_Camera geometry data_.

* * * * * * * * *

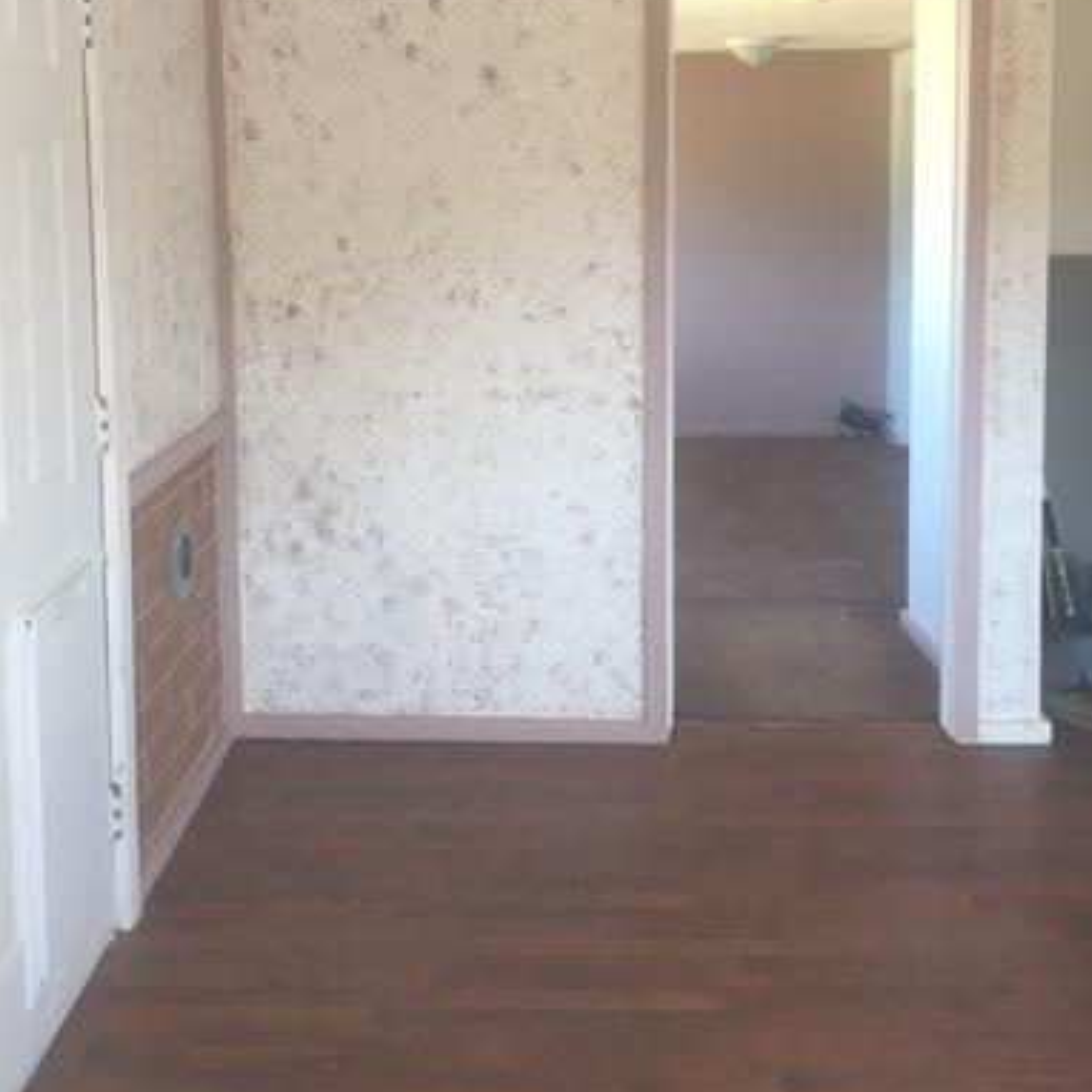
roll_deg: -0.5
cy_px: 323
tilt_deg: -3.0
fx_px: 1535
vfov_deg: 38.5
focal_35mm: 43
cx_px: 543
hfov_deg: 39.2
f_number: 2.2
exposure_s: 1/30
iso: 32
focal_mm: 4.15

* * * * * * * * *

_Job item_.
The records above must be printed exactly; the pictures stay out.

_Exercise response_.
roll_deg: -0.5
cy_px: 323
tilt_deg: -3.0
fx_px: 1535
vfov_deg: 38.5
focal_35mm: 43
cx_px: 543
hfov_deg: 39.2
f_number: 2.2
exposure_s: 1/30
iso: 32
focal_mm: 4.15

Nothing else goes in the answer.